Zamir Iqbal, a principal financial officer at the World Bank, says: “We believe that the growth of emerging economies will lead to increased growth. Large infrastructure investment needs will further growth in developing countries.

“Developing capital markets will attract institutional investors like commercial banks, pension funds and international companies. We realise that the financial sector has a strong input in economic development as you can get up to 0.7% additional economic growth due to a developed financial sector.”

Iqbal adds that the sector still faces several challenges, however, such as the development of secondary markets, sovereign borrowings, equity participation practices, the monitoring of infrastructure, transparency, standardisation and reputation risk. He says that governments in these emerging markets also needed to source Islamic finance to fuel growth in the sector.

No set rules

Probably the biggest problem Islamic finance faces is coming up with a uniform set of rules that will govern the way it works. Whereas conventional banking has a standard code of practice and the same language is used throughout the industry, different Islamic scholars interpret things differently in the Muslim world.

Robert Gray, vice-president of the International Capital Market Association (ICMA), says: “Both us and the IIFM board share a vision of having a level playing field for all players within the market. We want standardised market practices and this is important if the sukuk market is to develop its potential.

“There are about as many as 14 different sukuk products recognised by the marketing bodies of the Islamic financial industry and the transparency of approach will move us together as we and the IIFM work together on sukuk products. One issue we are working on for instance is how liquidity is shared between the lead manager and other underwriters.”

Chris O’Malley, also of ICMA, adds that for now, the main objective is to harmonise the establishment of accepted broad products in the primary markets. He claims he is optimistic that working together, ICMA and the IIFM can overcome challenges facing the industry.

Roger Wedderburn-Day, a partner at law firm Allen & Overy, adds: “We have the problem of a lack of precedence as we try to structure the industry. The industry faces this challenge as it tries to develop standardisation and acceptability.”

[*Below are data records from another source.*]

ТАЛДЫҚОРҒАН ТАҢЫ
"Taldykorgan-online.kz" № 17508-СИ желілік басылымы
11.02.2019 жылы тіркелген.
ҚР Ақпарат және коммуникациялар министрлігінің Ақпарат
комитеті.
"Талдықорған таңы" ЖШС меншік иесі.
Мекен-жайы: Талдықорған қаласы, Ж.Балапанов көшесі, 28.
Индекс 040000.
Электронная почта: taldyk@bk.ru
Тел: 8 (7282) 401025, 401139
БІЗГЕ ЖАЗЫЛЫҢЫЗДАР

Faruqui at the IIBI says, however, that he believes that of late, most operators are being less rigid about the way they operate, which raises the hope for uniformity. He adds that although the sector is still a long way off having uniform procedures like the conventional banking industry, there has been some progress in recent years.

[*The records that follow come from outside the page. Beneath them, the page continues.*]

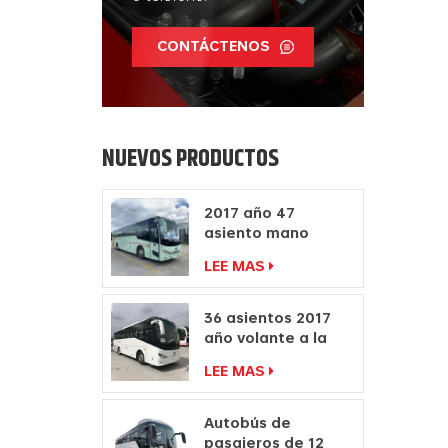
CONTÁCTENOS
NUEVOS PRODUCTOS
2017 año 47
asiento mano
derecha autocar
LEE MAS
fabricantes diesel
motor autobús
36 asientos 2017
año volante a la
derecha
LEE MAS
fabricantes de
autocares de
pasajeros
Autobús de
pasajeros de 12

Farqui adds: “I believe that about 80% of the ijara clauses may be the same within a few years time. We are a long way off having one standardised clause in Europe but over the last 10 years, Islamic scholars have moved a great deal towards some sort of uniformity.

“What I have noticed is that over the last few years, there has been less possessiveness with regards to a particular way of doing things. When you see this type of convergence, it helps with the move towards speedier agreements in terms of conditions.”

Dominic Selwood, a director at Deutsche Bank, adds that he believes the market is still very fragmented but he is hopeful that some sort of standardisation can be achieved soon. Faruqui stresses that what we may end up having for now is harmonisation rather than standardisation across the sector.

On the whole, the combination of attractive lending rates, some sort of product harmonisation and the increased accessibility to Islamic finance, is certain to lead to its growth across Sub-Saharan Africa. Hopefully, this will spur the trading of commodities as the easy access to trade finance loans enables many small players currently restricted in what they can do to become fully-fledged and integrated members of the global trading fraternity.